The second part of the task will be closing the open connections with the Kill command. This can be achieved by running kill commands within a cursor or creating a dynamic sql command which kills the active connections to the related database.

Let's code the closing open connections using a T-SQL cursor:

DECLARE @DatabaseName nvarchar(50)
DECLARE @SPId int

SET @DatabaseName = N'Works'

DECLARE my_cursor CURSOR FAST_FORWARD FOR
SELECT SPId FROM MASTER..SysProcesses WHERE DBId = DB_ID(@DatabaseName) AND SPId <> @@SPId

OPEN my_cursor

FETCH NEXT FROM my_cursor INTO @SPId

WHILE @@FETCH_STATUS = 0
BEGIN
KILL @SPId

FETCH NEXT FROM my_cursor INTO @SPId
END

CLOSE my_cursor
DEALLOCATE my_cursor

After all connections are closed except the currently running process (@@spid) if we are trying to alter the access mode of the database that we're in from multi user mode to single user mode, we can now run the ALTER DATABASE command for single user mode or multi user mode.

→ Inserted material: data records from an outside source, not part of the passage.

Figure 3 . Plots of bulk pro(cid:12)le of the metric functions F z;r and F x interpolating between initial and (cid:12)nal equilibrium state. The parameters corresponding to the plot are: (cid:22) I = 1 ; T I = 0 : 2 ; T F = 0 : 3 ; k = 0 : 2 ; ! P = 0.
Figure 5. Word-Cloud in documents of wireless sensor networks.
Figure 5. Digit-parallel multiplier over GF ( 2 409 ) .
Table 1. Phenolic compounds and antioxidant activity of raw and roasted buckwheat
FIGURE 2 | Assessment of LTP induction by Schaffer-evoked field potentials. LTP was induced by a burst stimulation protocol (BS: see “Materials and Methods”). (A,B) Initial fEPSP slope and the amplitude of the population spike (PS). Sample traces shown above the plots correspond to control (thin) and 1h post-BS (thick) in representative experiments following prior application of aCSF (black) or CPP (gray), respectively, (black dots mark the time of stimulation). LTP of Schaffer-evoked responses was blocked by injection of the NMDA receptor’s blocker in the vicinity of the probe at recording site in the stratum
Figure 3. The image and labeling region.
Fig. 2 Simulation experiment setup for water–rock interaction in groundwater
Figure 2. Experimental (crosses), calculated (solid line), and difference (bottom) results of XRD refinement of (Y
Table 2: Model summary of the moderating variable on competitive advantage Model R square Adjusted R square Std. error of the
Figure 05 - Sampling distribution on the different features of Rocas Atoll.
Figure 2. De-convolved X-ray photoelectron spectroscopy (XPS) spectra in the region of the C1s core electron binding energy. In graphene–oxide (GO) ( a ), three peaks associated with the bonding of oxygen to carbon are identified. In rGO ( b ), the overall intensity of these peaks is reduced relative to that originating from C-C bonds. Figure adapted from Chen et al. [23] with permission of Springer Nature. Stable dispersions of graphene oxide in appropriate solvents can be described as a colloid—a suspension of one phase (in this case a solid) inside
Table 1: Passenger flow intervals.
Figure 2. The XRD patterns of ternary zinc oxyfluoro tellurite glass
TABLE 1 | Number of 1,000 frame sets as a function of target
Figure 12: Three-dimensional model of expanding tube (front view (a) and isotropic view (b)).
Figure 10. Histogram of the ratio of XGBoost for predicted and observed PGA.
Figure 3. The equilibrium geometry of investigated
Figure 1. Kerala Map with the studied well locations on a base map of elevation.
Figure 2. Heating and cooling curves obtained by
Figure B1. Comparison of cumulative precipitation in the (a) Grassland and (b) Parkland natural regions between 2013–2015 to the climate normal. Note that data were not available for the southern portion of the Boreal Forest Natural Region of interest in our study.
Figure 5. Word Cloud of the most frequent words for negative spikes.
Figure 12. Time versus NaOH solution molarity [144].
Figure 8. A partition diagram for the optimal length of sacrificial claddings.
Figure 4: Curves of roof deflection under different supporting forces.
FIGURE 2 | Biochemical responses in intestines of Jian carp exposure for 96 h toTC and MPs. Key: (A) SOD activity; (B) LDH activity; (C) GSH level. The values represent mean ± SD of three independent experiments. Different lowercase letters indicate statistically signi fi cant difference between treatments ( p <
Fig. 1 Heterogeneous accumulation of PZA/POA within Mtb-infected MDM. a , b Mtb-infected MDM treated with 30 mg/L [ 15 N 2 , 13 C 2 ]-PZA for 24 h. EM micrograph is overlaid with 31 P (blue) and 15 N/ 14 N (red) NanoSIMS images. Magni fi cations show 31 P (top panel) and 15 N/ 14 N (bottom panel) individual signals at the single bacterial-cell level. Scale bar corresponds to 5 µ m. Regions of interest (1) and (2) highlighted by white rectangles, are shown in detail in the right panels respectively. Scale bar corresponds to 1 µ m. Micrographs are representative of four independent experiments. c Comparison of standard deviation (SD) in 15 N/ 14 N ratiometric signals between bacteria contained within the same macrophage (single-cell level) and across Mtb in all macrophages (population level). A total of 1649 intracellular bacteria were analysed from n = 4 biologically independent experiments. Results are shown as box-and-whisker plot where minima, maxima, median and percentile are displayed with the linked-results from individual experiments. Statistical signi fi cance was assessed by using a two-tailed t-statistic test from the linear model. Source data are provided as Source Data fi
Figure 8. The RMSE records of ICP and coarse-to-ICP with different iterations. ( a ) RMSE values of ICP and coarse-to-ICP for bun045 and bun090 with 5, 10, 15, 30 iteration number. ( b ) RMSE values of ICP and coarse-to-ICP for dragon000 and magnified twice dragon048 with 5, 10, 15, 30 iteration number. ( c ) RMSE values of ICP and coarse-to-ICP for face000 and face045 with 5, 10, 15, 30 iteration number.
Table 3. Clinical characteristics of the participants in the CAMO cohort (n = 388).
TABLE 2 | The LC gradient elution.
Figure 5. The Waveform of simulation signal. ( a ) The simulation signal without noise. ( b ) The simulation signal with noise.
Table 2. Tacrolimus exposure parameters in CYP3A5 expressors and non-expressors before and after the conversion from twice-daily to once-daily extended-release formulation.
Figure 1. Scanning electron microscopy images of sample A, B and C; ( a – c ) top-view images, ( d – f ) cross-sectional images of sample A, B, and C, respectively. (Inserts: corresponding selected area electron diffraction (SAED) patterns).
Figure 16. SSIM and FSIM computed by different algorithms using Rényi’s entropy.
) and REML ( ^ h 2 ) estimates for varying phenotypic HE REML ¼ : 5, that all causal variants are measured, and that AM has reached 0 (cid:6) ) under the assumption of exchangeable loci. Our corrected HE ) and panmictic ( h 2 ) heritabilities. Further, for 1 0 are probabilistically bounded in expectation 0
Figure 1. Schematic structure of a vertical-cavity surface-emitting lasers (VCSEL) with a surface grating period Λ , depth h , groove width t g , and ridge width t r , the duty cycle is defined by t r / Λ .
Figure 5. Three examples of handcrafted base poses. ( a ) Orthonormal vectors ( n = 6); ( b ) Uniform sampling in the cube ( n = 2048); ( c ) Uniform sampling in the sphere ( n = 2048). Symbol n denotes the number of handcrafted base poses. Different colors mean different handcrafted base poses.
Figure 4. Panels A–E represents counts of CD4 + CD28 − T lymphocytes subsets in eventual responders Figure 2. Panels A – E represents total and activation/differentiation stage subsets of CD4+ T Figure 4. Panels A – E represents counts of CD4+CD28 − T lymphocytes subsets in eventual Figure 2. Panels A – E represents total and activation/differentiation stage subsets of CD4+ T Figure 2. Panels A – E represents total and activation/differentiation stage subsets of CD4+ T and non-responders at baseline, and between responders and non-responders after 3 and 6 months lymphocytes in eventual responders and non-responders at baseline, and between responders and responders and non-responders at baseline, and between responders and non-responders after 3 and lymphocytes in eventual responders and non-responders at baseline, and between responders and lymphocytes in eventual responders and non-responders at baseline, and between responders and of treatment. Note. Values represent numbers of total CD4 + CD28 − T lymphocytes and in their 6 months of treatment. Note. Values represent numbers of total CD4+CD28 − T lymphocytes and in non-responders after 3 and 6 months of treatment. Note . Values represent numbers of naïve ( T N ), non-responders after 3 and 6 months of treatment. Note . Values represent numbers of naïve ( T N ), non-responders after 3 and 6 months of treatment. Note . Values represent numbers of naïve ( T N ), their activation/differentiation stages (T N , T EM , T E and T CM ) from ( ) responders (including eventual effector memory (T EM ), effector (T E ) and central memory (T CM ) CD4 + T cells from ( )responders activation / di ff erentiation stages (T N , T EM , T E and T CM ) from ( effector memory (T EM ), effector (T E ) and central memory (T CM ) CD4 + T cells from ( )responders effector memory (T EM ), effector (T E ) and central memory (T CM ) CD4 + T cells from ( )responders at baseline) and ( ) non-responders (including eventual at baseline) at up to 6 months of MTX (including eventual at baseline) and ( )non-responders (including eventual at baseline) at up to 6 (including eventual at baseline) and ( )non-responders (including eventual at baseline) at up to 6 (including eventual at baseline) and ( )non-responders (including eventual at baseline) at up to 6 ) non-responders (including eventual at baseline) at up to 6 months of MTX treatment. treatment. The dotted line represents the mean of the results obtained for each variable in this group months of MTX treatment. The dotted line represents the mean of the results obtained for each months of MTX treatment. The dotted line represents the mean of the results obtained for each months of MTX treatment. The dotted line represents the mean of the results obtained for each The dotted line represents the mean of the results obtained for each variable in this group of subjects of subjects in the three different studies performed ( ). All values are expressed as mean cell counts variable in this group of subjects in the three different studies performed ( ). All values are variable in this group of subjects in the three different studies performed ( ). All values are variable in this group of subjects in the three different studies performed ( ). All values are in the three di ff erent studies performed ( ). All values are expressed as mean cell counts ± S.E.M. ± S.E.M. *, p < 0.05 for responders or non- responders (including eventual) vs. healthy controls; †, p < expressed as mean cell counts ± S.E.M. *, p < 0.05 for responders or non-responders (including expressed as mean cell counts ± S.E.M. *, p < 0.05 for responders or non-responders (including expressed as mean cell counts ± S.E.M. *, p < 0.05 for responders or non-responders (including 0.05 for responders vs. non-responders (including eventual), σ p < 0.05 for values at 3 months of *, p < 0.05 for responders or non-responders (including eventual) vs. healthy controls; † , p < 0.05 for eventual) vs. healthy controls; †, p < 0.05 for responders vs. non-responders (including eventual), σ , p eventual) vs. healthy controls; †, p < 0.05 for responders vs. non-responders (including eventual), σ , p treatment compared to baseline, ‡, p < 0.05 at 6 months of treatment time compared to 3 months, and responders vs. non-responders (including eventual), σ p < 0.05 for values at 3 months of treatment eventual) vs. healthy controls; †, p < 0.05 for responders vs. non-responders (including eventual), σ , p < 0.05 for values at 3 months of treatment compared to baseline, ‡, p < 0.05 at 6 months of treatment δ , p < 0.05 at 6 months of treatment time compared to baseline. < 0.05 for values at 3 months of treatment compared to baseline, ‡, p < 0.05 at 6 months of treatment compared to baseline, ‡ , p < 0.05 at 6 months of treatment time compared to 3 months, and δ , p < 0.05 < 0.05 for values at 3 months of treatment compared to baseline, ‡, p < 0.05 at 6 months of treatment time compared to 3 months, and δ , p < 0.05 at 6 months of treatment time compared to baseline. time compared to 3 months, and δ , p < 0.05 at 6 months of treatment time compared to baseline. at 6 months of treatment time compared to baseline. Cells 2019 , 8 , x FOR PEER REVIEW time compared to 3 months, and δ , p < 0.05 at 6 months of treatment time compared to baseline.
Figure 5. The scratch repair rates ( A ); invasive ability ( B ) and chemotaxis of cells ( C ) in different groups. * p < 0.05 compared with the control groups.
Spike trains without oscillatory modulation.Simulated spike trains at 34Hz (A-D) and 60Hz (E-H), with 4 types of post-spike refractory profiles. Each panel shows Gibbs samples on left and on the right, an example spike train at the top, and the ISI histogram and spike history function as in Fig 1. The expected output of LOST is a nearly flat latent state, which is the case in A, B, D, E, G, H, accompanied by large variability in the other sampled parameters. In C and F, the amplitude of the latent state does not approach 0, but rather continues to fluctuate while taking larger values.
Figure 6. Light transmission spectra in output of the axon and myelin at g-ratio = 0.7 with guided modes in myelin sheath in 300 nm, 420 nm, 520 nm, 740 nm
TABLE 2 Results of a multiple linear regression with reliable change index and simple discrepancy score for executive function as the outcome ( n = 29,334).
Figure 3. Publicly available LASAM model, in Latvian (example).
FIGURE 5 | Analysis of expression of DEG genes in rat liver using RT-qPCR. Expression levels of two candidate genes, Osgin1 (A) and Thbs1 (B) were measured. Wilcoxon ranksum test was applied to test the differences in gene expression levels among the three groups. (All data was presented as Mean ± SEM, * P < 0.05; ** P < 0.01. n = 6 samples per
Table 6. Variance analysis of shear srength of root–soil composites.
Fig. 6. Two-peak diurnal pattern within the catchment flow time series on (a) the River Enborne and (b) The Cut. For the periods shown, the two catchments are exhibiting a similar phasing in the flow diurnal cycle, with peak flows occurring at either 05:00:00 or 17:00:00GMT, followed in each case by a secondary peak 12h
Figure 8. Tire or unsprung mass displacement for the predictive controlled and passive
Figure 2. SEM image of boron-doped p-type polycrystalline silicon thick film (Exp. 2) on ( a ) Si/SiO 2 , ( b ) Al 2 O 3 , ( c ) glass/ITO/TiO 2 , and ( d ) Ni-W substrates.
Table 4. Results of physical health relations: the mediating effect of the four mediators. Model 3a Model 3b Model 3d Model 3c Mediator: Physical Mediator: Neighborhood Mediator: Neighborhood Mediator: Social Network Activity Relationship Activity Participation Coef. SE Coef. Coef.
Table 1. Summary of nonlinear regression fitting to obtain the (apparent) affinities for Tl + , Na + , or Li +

ALTER DATABASE [Works] SET MULTI_USER WITH NO_WAIT

or

ALTER DATABASE [Works] SET SINGLE_USER WITH NO_WAIT

 

You can also use the following sp_dboption sql commands to alter the database option for single user. If you set the "single user" database option to "true", this is same as altering the database as "SINGLE_USER" with ALTER DATABASE statement.


USE master
GO
EXEC sp_dboption 'Works', 'single user', 'false';


If you run the below sp_dboption command which sets the "single user" to "false", this is same as altering the database as "MULTI_USER" with ALTER DATABASE statement.


USE master
GO
EXEC sp_dboption 'Works', 'single user', 'true';

The main difference between sp_dboption and ALTER DATABASE commands is that, sp_dboption will not be supported with further releases of SQL SERVER after SQL SERVER 2005.